> [SOURCE DOCUMENT]
= = = =

Shattered dreams

November 7, 2021

The process for a court-ordered demolition of Nasla Tower over illegal construction is under way

Shattered dreams

The Nasla Tower saga has once again highlighted the mushrooming of illegal construction and housing societies in the country.

The 15-storey Nasla Tower building, once advertised as a dream-come-true housing project, lies deserted, awaiting demolition.

On June 16, the Supreme Court of Pakistan had ordered the demolition of the building that had formerly housed 39 families.

“As of now, only the residents seem to be at the receiving end,” says Wali, a former resident of the building.

On October 16, when the district administration severed all utility connections, Wali had moved to a three-room portion in the Pakistan Employees Co-Operative Housing Society (PECHS).

On June 16, the apex court had ordered the Karachi commissioner to demolish the building as a part of encroached on a service road. On Thursday, the process was under way to hire a local demolition company, which works in collaboration with a UAE-based company, for demolition through a controlled explosion.

= = = =

> [RECORD EXCERPTS]

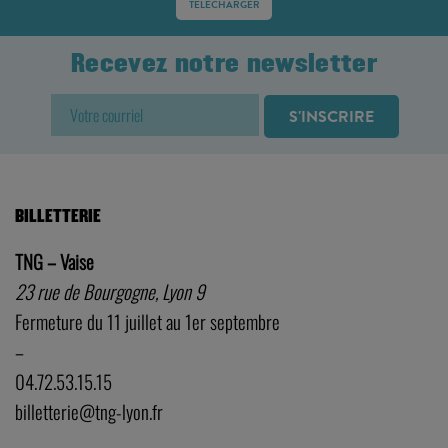
TÉLÉCHARGER
Recevez notre newsletter
BILLETTERIE
TNG – Vaise
23 rue de Bourgogne, Lyon 9
Fermeture du 11 juillet au 1er septembre
–
04.72.53.15.15
billetterie@tng-lyon.fr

= = = =

> [REQUIRED WORK]
**1.** Answer these from the Nasla Tower article:
(a) How many storeys does the building have?
(b) What did the district administration do on October 16?
(c) How many families had the building formerly housed?
**2.** Extend the Nasla Tower article past its final sentence with a few more paragraphs.
You can set the material aside; nothing here depends on it.

> [WRITTEN ANSWERS]
**1.**
(a) 15 storeys.
(b) It severed all utility connections to the building.
(c) 39 families.

**2.**
The company will carry out a 15 to 20-day physical assessment. It has obtained the structural design and layout plan of the building from the office of the deputy commissioner (East).

Nasla Tower is located on plot number A-193.

“This is the first case of its kind. A large already-occupied building is being demolished,” says Advocate Zubair Abro, who has expertise in land-related matters.

The SC has also ordered the builders to refund the registered buyers of the residential and commercial units within three months. However, this part of the order has not been implemented so far.

On September 22, a three-judge SC bench had dismissed the review petition against the earlier order for the demolition of the building. The top court directed the Karachi commissioner to implement its June 16 orders. Following the verdict, the Ferozabad assistant commissioner served the residents with an eviction notice that was also published in newspapers.

On October 25, the SC had directed the Karachi commissioner to demolish Nasla Tower within a week through a controlled blast. The authorities sprang into action right away the same day. The Ferozabad assistant commissioner directed the K-Electric, the Karachi Water and Sewerage Board and the Sui Southern Gas Company Limited to discontinue their services to Nasla Tower. It was then that the residents realised that they will have to leave the building for good.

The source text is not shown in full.